En dan heb ik nog niet eens die andere prooien meegeteld, de talrijke gevleugelde slachtoffers...Bah. De fotografische bewijzen laat ik hier maar even achterwege, anders wordt het wel erg veel dood en verderf in 1 blog.

Hoe we de poezen ook proberen uit te leggen dat we geen prijs stellen op dit soort cadeautjes, en dat we echt zelf wel voor ons eten zorgen, ze knopen het maar niet in hun oren. Het is onbegonnen werk. 'De natuur' is een hoeveelheid onbegrijpelijke mechanismen bij elkaar, ook gruwelijke, en het helpt niet om het daar niet mee eens te zijn.

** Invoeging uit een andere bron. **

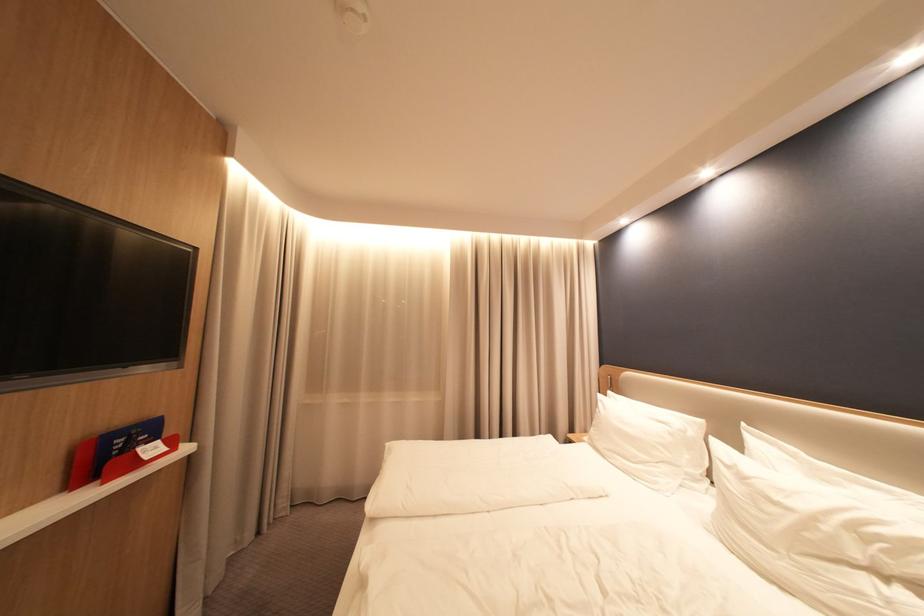
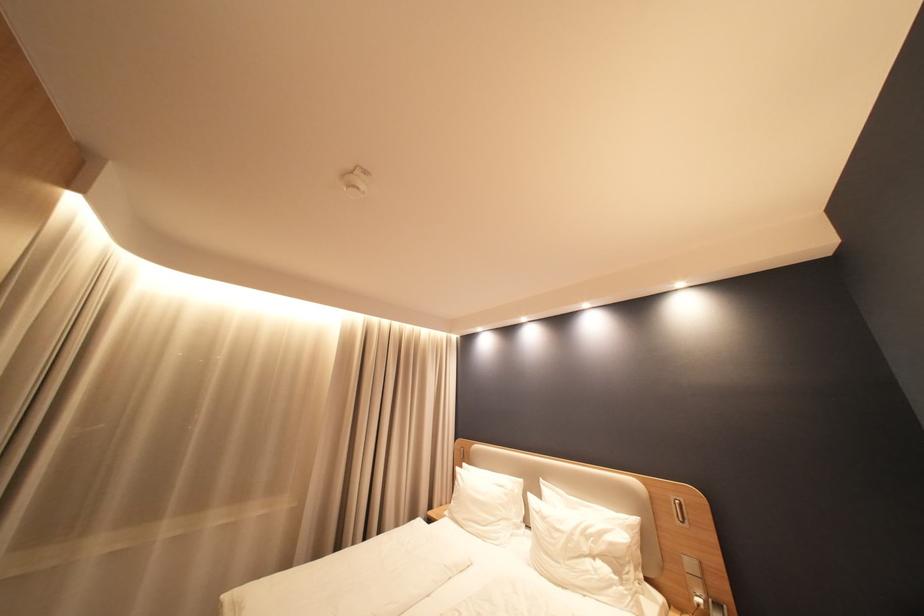
In the second image, find the point that corresponds to pixel 737 464 in the first image.

(546, 511)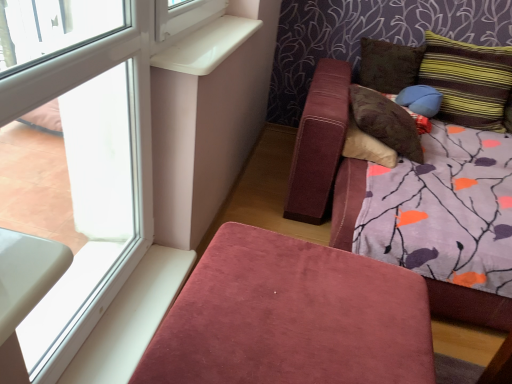
Question: Is transparent glass window at upper left at the right side of striped fabric pillow at upper right, which appears as the 4th pillow when viewed from the left?

Choices:
 (A) yes
 (B) no

Answer: (B)

Question: Does transparent glass window at upper left have a greater width compared to striped fabric pillow at upper right, which appears as the 1th pillow when viewed from the right?

Choices:
 (A) yes
 (B) no

Answer: (B)

Question: Does transparent glass window at upper left appear on the left side of striped fabric pillow at upper right, which appears as the 4th pillow when viewed from the left?

Choices:
 (A) no
 (B) yes

Answer: (B)

Question: Could you tell me if transparent glass window at upper left is turned towards striped fabric pillow at upper right, which appears as the 1th pillow when viewed from the right?

Choices:
 (A) yes
 (B) no

Answer: (B)

Question: Considering the relative sizes of transparent glass window at upper left and striped fabric pillow at upper right, which appears as the 1th pillow when viewed from the right, in the image provided, is transparent glass window at upper left shorter than striped fabric pillow at upper right, which appears as the 1th pillow when viewed from the right,?

Choices:
 (A) no
 (B) yes

Answer: (A)

Question: Is the depth of transparent glass window at upper left less than that of striped fabric pillow at upper right, which appears as the 1th pillow when viewed from the right?

Choices:
 (A) no
 (B) yes

Answer: (B)

Question: Is white plastic window sill at upper left far from transparent glass window at upper left?

Choices:
 (A) no
 (B) yes

Answer: (A)

Question: Are white plastic window sill at upper left and transparent glass window at upper left beside each other?

Choices:
 (A) yes
 (B) no

Answer: (B)

Question: From the image's perspective, would you say white plastic window sill at upper left is positioned over transparent glass window at upper left?

Choices:
 (A) no
 (B) yes

Answer: (B)

Question: From a real-world perspective, is white plastic window sill at upper left located beneath transparent glass window at upper left?

Choices:
 (A) yes
 (B) no

Answer: (B)

Question: Does white plastic window sill at upper left have a smaller size compared to transparent glass window at upper left?

Choices:
 (A) no
 (B) yes

Answer: (B)

Question: Is white plastic window sill at upper left to the right of transparent glass window at upper left from the viewer's perspective?

Choices:
 (A) yes
 (B) no

Answer: (A)

Question: Is blue fabric pillow at upper right, arranged as the second pillow when viewed from the right, positioned with its back to brown suede pillow at upper right, which appears as the second pillow when viewed from the left?

Choices:
 (A) yes
 (B) no

Answer: (A)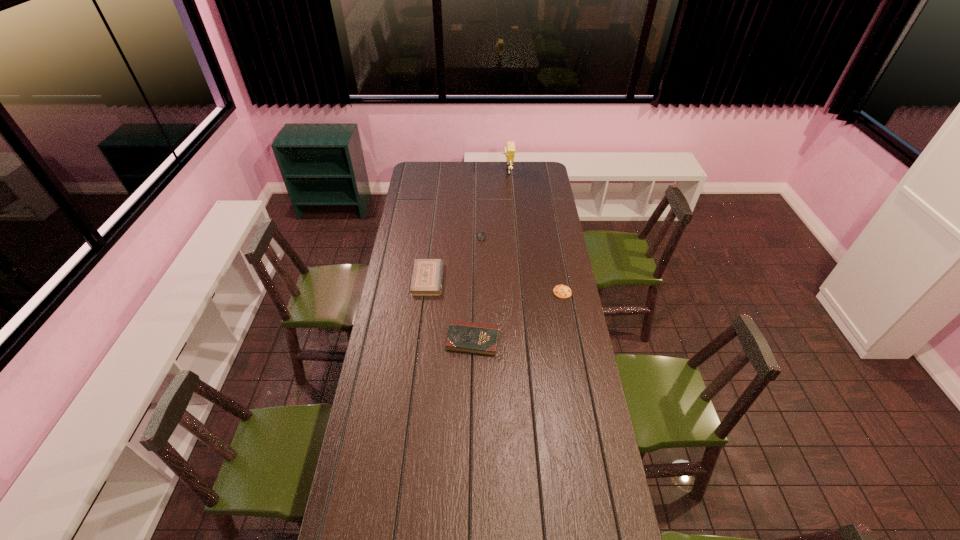
Locate an element on the screen. vacant area at the far edge of the desktop is located at coordinates (519, 179).

The height and width of the screenshot is (540, 960). Identify the location of vacant area at the left edge of the desktop. (395, 382).

Identify the location of vacant space at the right edge of the desktop. The height and width of the screenshot is (540, 960). (579, 429).

Find the location of `vacant area that lies between the computer mouse and the shortest object`. vacant area that lies between the computer mouse and the shortest object is located at coordinates (521, 265).

Where is `free area in between the right Bible and the cookie`? free area in between the right Bible and the cookie is located at coordinates (517, 316).

Find the location of a particular element. free space between the cookie and the farthest object is located at coordinates (535, 232).

Locate an element on the screen. empty space between the fourth object from left to right and the rightmost object is located at coordinates (535, 232).

Find the location of `vacant space that's between the leftmost object and the shortest object`. vacant space that's between the leftmost object and the shortest object is located at coordinates (495, 286).

This screenshot has height=540, width=960. I want to click on vacant space that is in between the farther Bible and the cookie, so click(x=495, y=286).

You are a GUI agent. You are given a task and a screenshot of the screen. Output one action in this format:
    pyautogui.click(x=<x>, y=<y>)
    Task: Click on the free spot between the fourth tallest object and the rightmost object
    The width and height of the screenshot is (960, 540).
    Given the screenshot: What is the action you would take?
    pyautogui.click(x=521, y=265)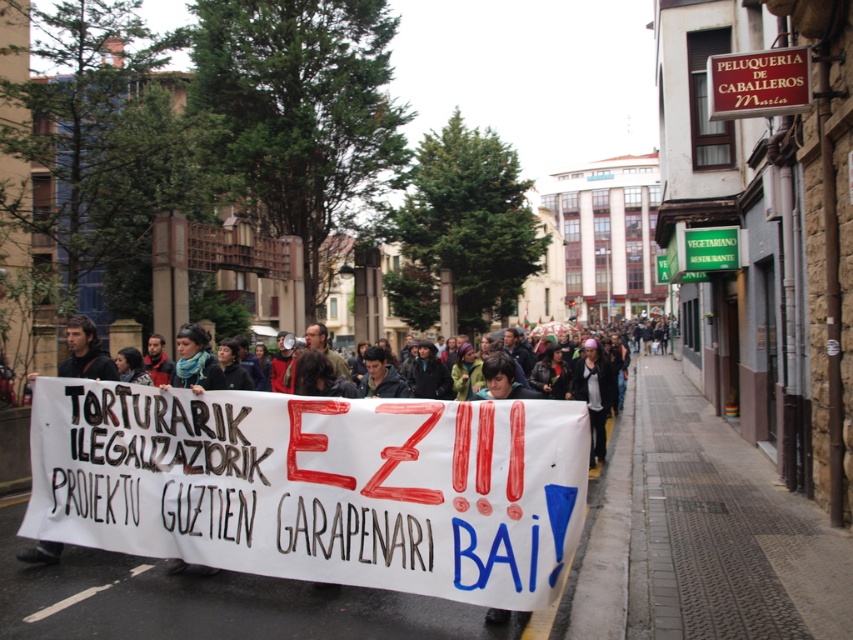
Looking at this image, you are a photographer standing in the middle of the protest area. You want to take a photo of the red wood sign at upper right and the dark brown leather jacket at center. Which object should you focus on first to ensure both are in the same frame?

You should focus on the dark brown leather jacket at center first because it is closer to you than the red wood sign at upper right, which is further away. By focusing on the closer object, the depth of field may still capture the red wood sign at upper right in the background.

You are a photographer trying to capture a clear shot of the white paper banner at center and the matte black jacket at center. If the banner is wider than the jacket, will you need to adjust your camera angle to include both in the frame?

The white paper banner at center might be wider than matte black jacket at center, so you may need to adjust your camera angle to ensure both fit in the frame.

Looking at this image, you are a photographer standing at the edge of the protest. You want to capture a photo of the white paper banner at center and the matte black jacket at center in the same frame. Given that your camera has a maximum focus range of 5 meters, will both objects be in focus?

The distance between the white paper banner at center and the matte black jacket at center is 5.86 meters. Since the camera can only focus within 5 meters, the two objects are too far apart for both to be in focus simultaneously.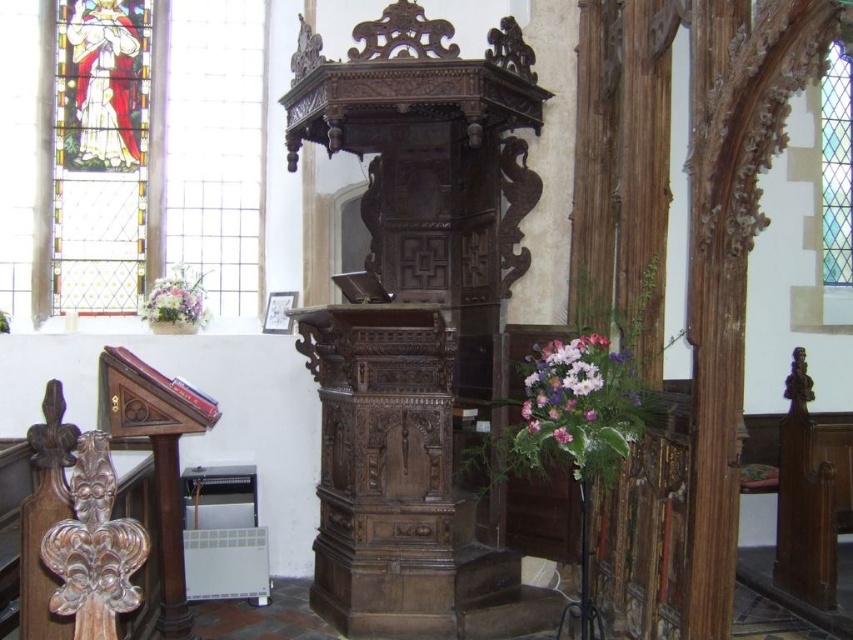
You are an interior designer assessing the church layout. You need to determine which stained glass element has a greater width between the stained glass figure at upper left and the stained glass window at upper right. Based on the scene, which one is wider?

The stained glass figure at upper left is wider than the stained glass window at upper right according to the description.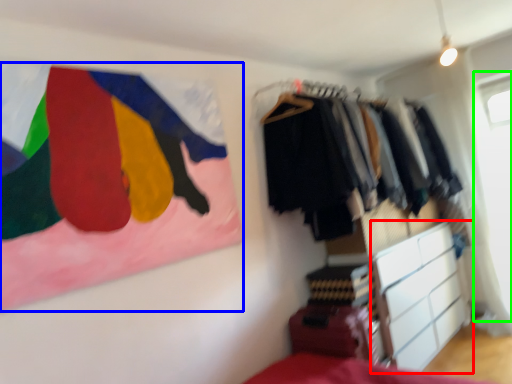
Question: Based on their relative distances, which object is nearer to chest of drawers (highlighted by a red box)? Choose from flag (highlighted by a blue box) and window screen (highlighted by a green box).

Choices:
 (A) flag
 (B) window screen

Answer: (B)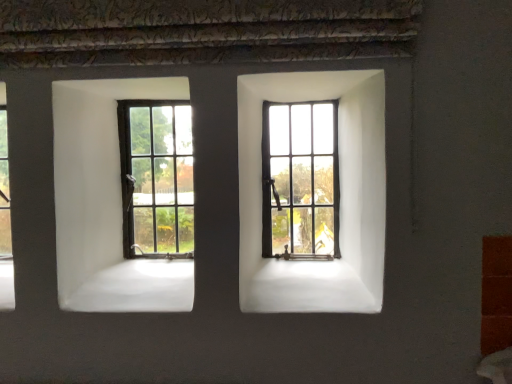
The width and height of the screenshot is (512, 384). I want to click on free space in front of matte black window at center, placed as the 2th window when sorted from left to right, so click(x=304, y=266).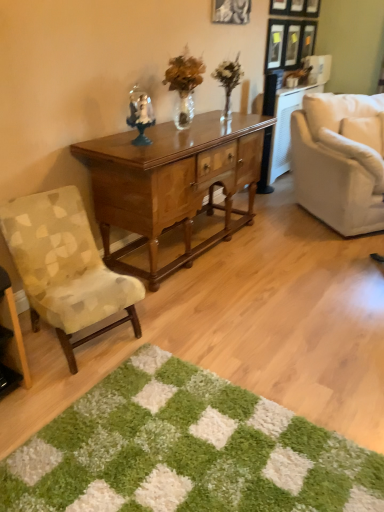
You are a GUI agent. You are given a task and a screenshot of the screen. Output one action in this format:
    pyautogui.click(x=<x>, y=<y>)
    Task: Click on the vacant space to the right of polished wood desk at center
    The height and width of the screenshot is (512, 384).
    Given the screenshot: What is the action you would take?
    pyautogui.click(x=293, y=258)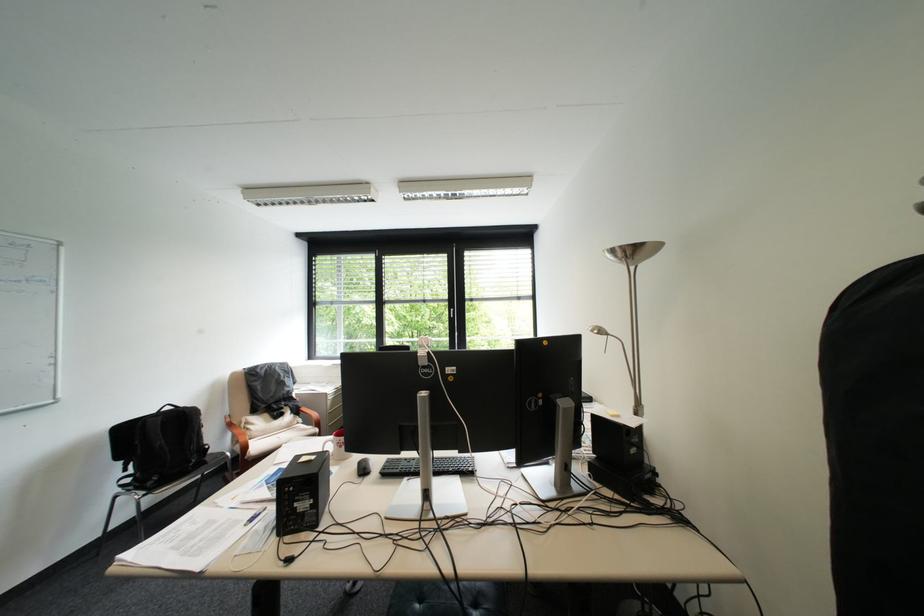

Gelukkig kunnen we zo nu en dan een beoogd prooidiertje behoeden voor een wreed lot; af en toe zijn we de poezen sneller af en kunnen we een angstig bevend muisje redden en ongeschonden elders, buiten het zicht van de monsters, gauw loslaten.

Het is niet anders, we kunnen ze het jagen niet afleren. Maar het spreekt voor zich dat we ze vele malen liever zo zien, met de aaibaarheidsfactor lekker hoog, en de hilarische speelsheid die ze zo heerlijk maakt om naar te kijken.


 
 
 

 
 
 
Zo vredig...Totdat de lente zich aandient, met nieuwe generaties muisjes en vogeltjes, vrees ik. Zucht. Maar zo ver is het gelukkig nog niet.